-- Source material follows --

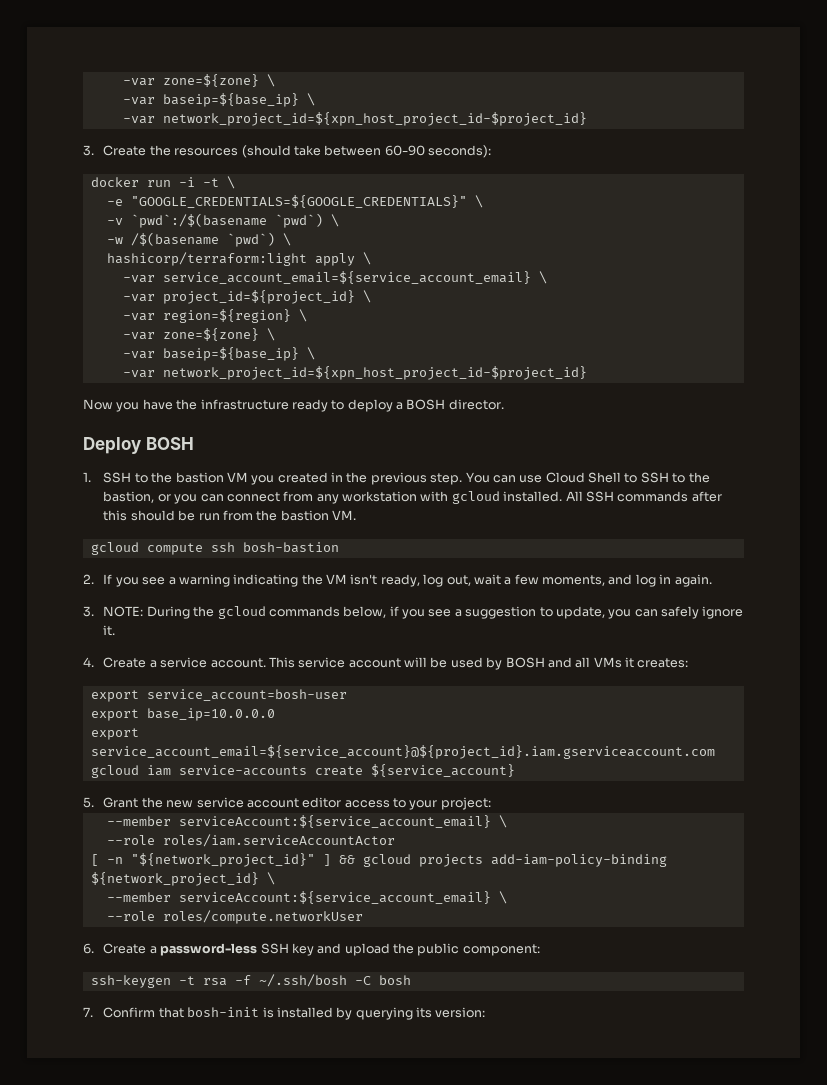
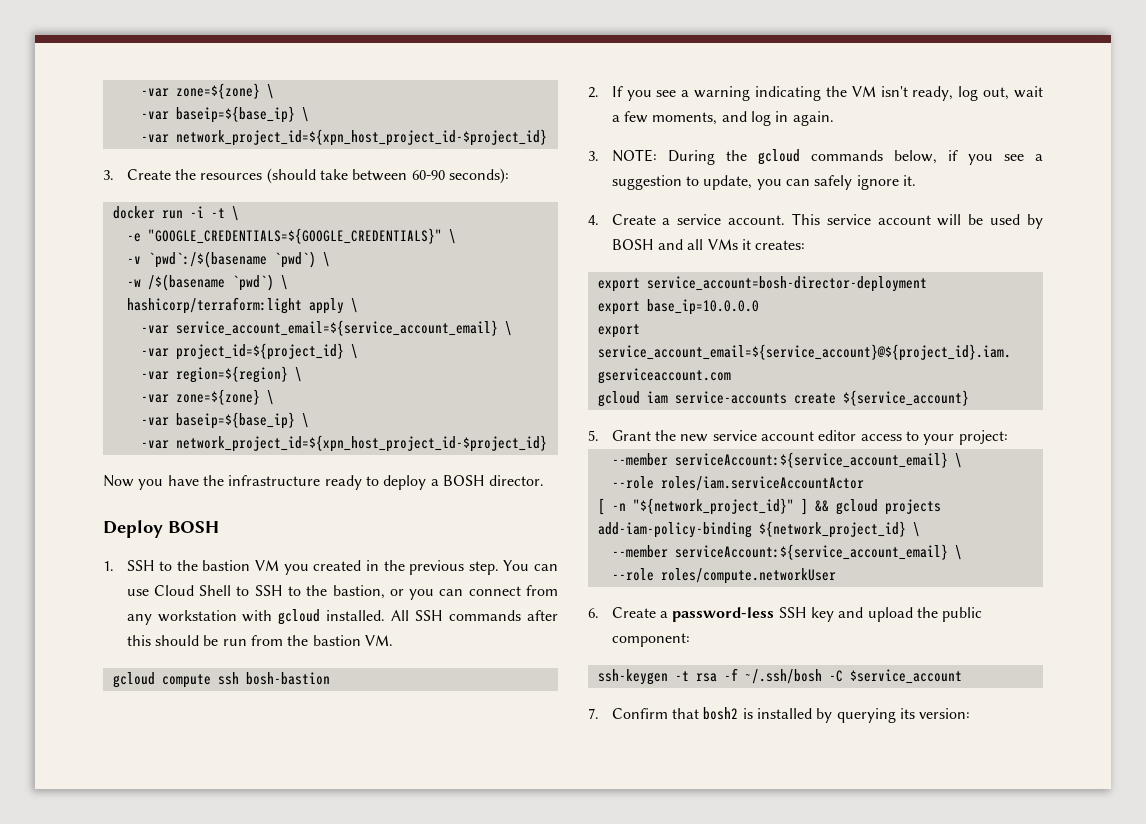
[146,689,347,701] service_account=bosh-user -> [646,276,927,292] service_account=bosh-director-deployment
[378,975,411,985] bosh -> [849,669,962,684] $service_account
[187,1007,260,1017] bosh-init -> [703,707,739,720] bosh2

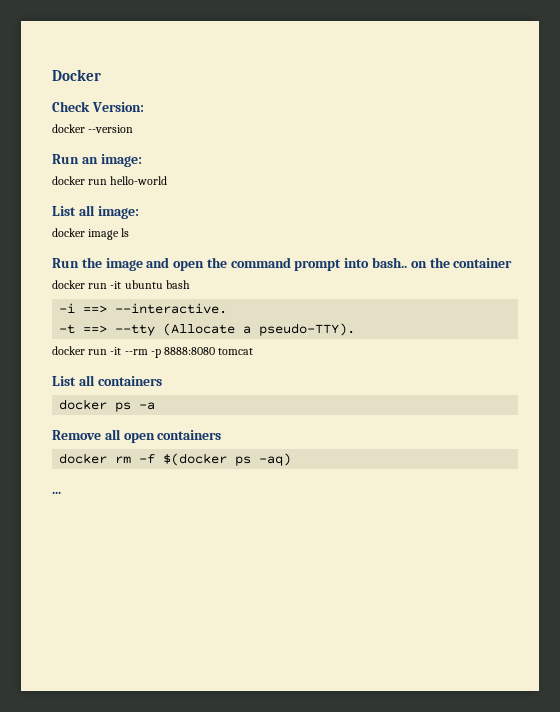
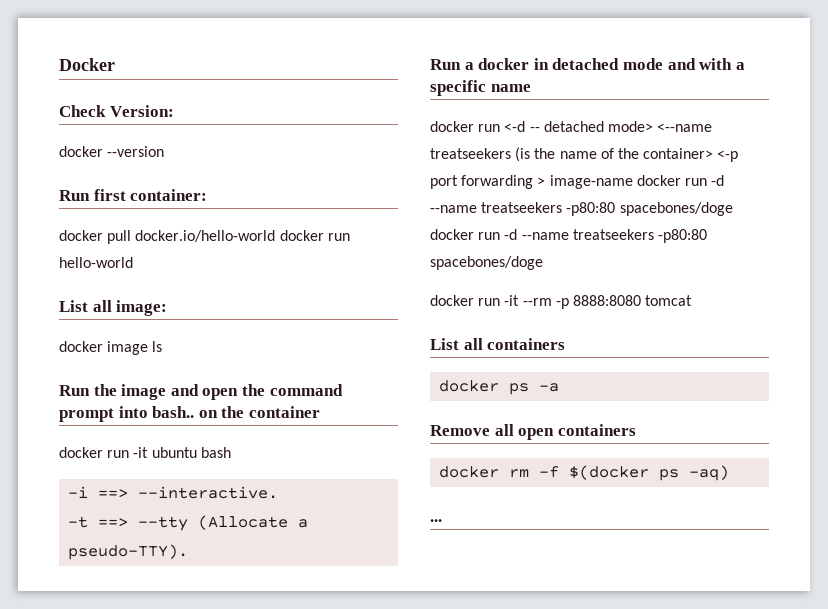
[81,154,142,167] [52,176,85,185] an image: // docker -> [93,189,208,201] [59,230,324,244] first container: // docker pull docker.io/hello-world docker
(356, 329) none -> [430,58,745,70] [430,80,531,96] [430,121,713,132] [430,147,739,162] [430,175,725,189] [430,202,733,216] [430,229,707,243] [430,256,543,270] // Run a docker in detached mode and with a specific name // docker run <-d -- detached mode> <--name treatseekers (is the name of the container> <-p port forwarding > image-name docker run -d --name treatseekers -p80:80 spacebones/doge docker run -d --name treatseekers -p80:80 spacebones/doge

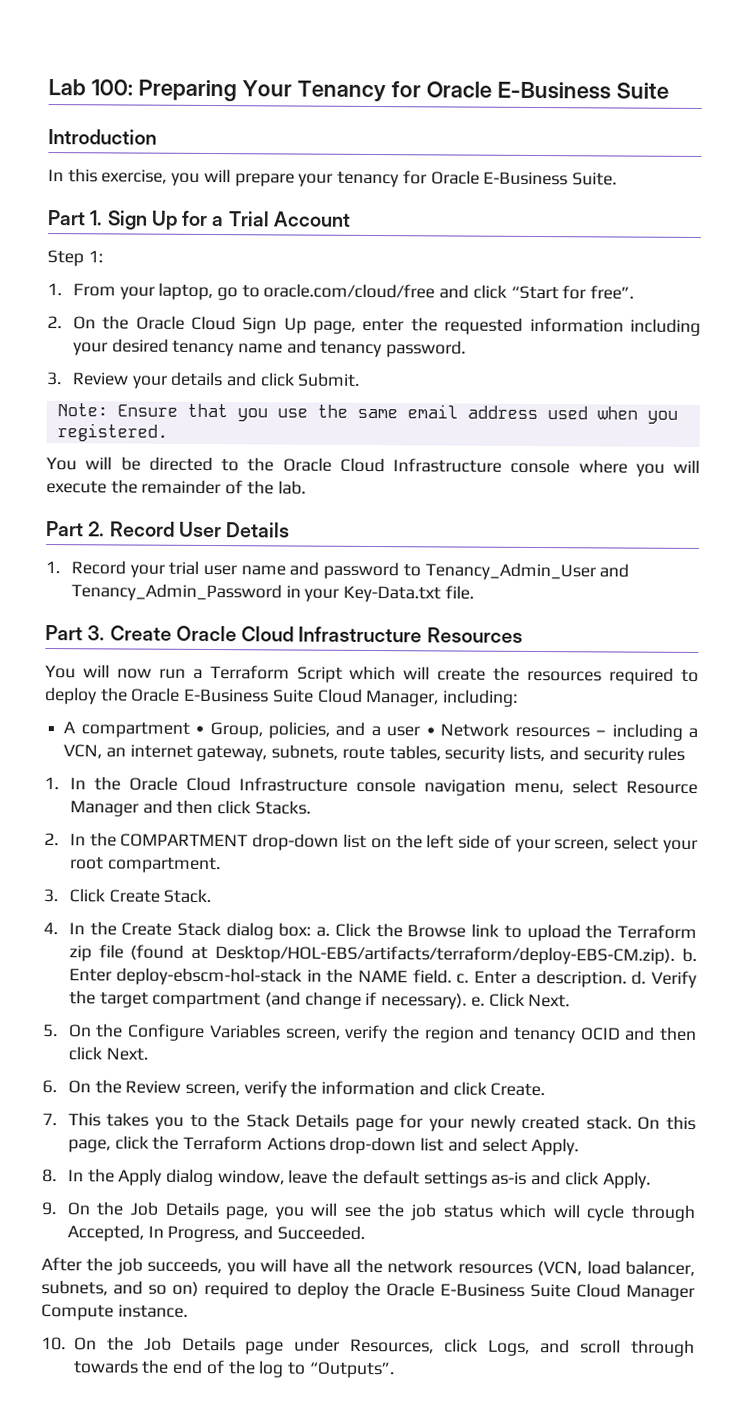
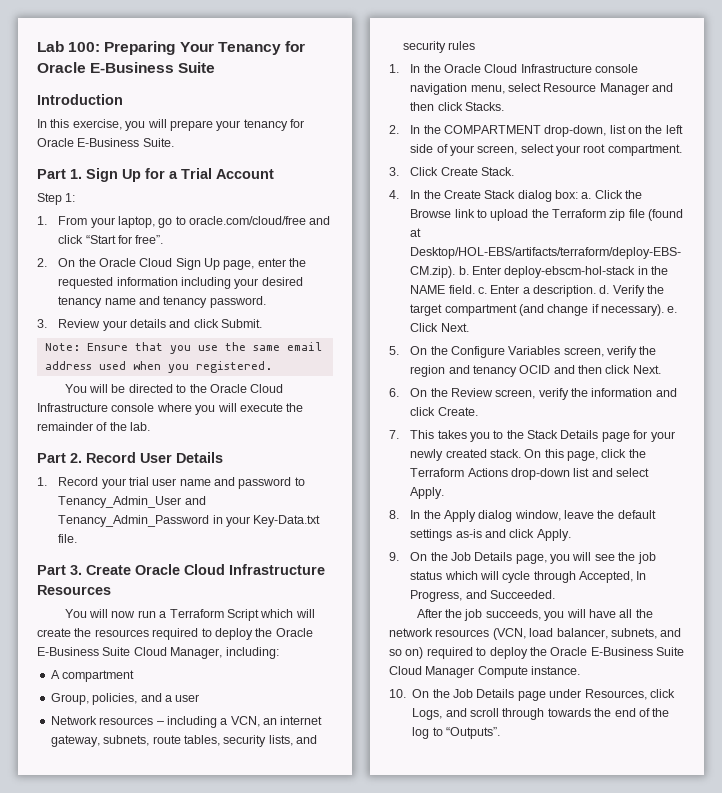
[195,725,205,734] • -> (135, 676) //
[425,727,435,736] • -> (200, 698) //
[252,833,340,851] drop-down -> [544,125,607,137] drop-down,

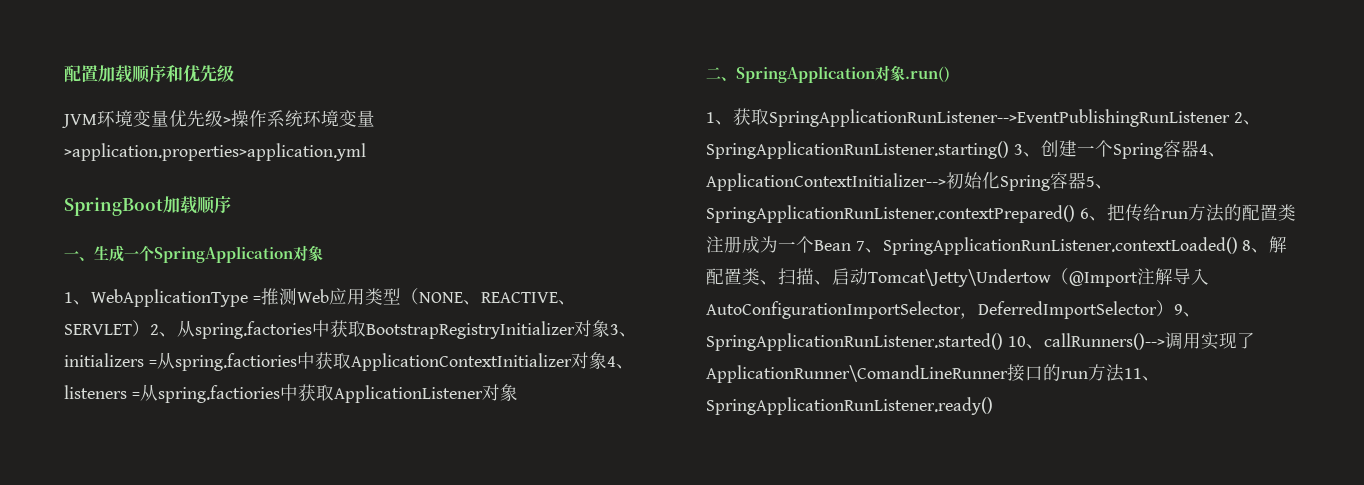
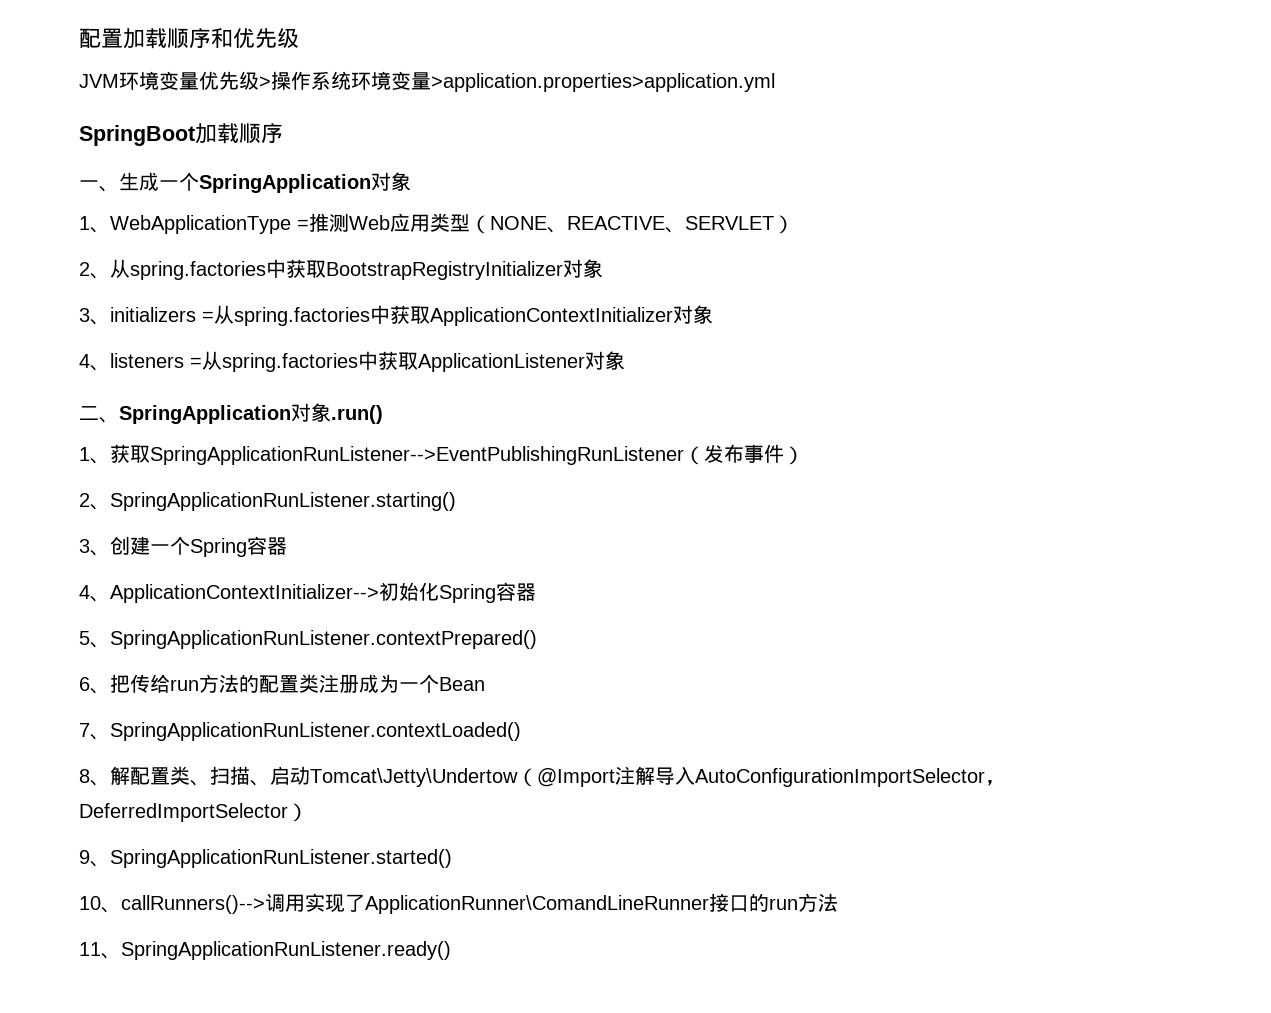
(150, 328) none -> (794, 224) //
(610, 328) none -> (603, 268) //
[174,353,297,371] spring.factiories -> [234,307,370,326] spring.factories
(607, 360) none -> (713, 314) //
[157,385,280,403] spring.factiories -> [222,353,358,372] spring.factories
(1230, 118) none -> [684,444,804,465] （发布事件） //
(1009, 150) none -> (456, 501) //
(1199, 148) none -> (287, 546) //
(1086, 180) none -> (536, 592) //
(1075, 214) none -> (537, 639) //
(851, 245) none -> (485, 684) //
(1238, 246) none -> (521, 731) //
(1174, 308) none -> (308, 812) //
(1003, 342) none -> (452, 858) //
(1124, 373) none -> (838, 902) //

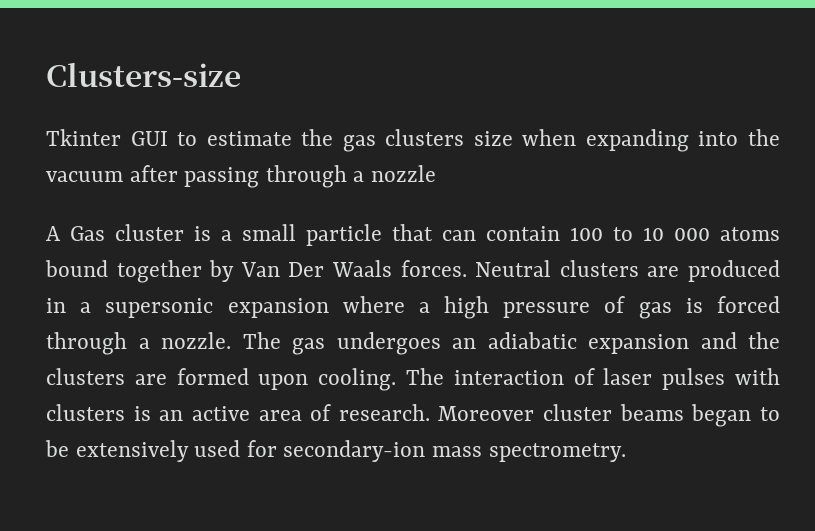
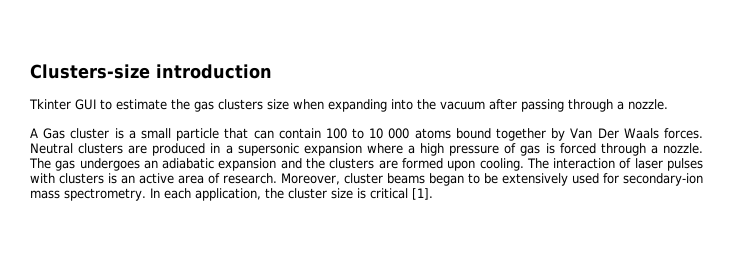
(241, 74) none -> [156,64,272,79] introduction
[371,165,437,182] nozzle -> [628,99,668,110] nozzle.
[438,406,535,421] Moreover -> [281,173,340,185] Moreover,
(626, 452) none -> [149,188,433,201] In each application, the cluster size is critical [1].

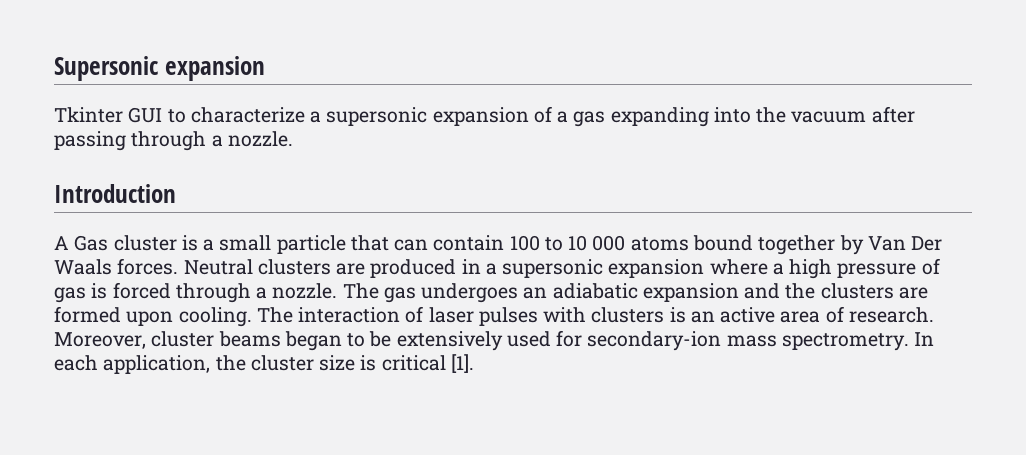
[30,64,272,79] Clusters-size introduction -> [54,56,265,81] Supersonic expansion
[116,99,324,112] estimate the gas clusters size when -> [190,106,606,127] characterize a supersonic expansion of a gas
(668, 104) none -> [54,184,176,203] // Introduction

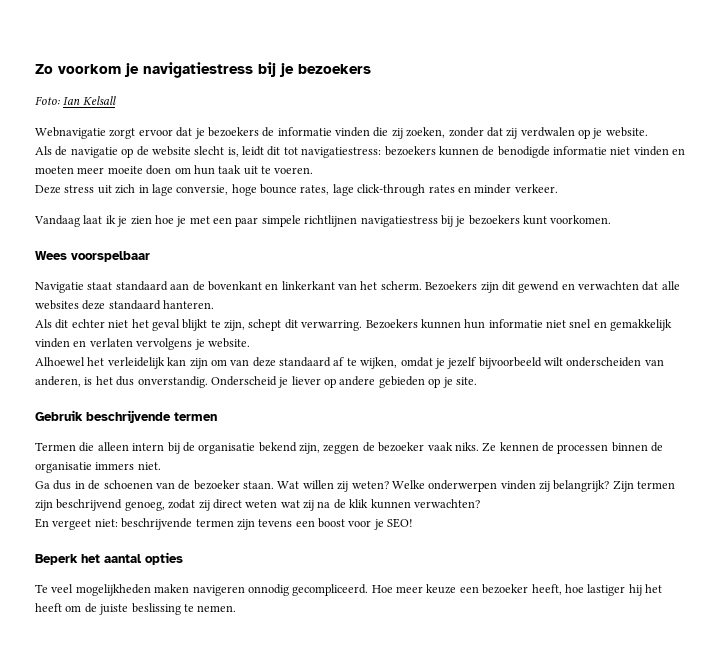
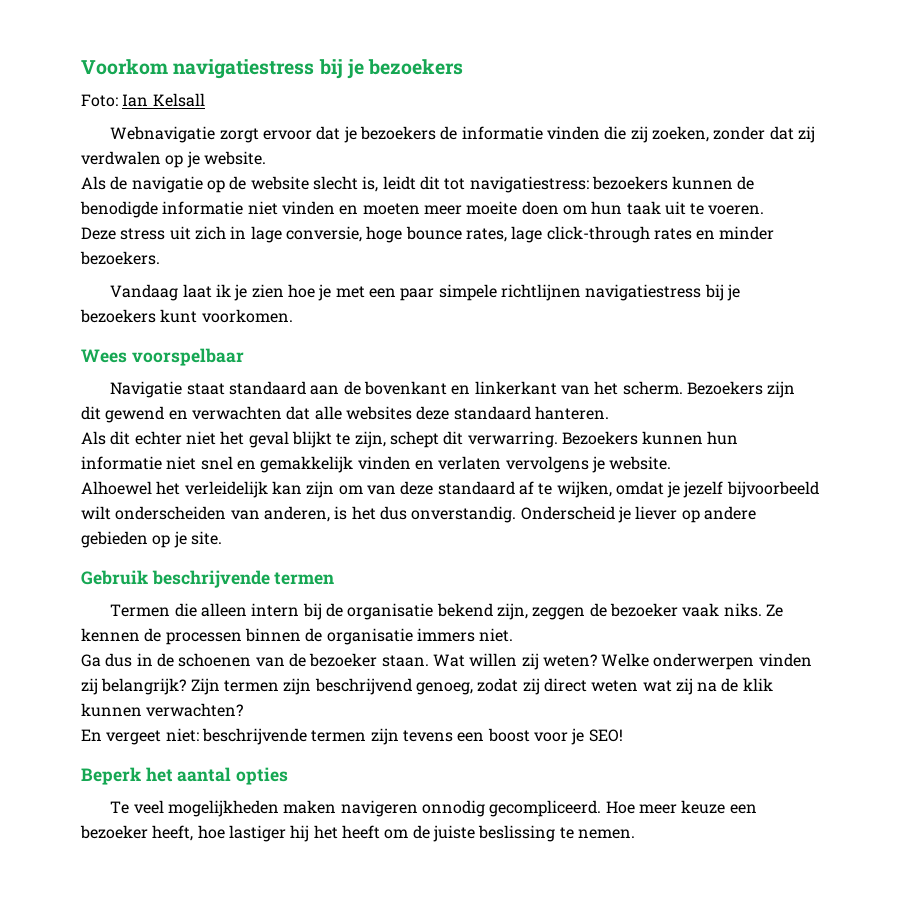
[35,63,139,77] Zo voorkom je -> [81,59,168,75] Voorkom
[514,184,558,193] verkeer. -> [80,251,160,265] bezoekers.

-- Source material concluded --

▸ What the task requires
A word-for-word reproduction is needed of the lines above from the line containing "(1086, 180) none -> (536, 592) //" through the line containing "(241, 74) none", with both ends kept and no pictures.

▸ Exercise result
(1086, 180) none -> (536, 592) //
(1075, 214) none -> (537, 639) //
(851, 245) none -> (485, 684) //
(1238, 246) none -> (521, 731) //
(1174, 308) none -> (308, 812) //
(1003, 342) none -> (452, 858) //
(1124, 373) none -> (838, 902) //

(241, 74) none -> [156,64,272,79] introduction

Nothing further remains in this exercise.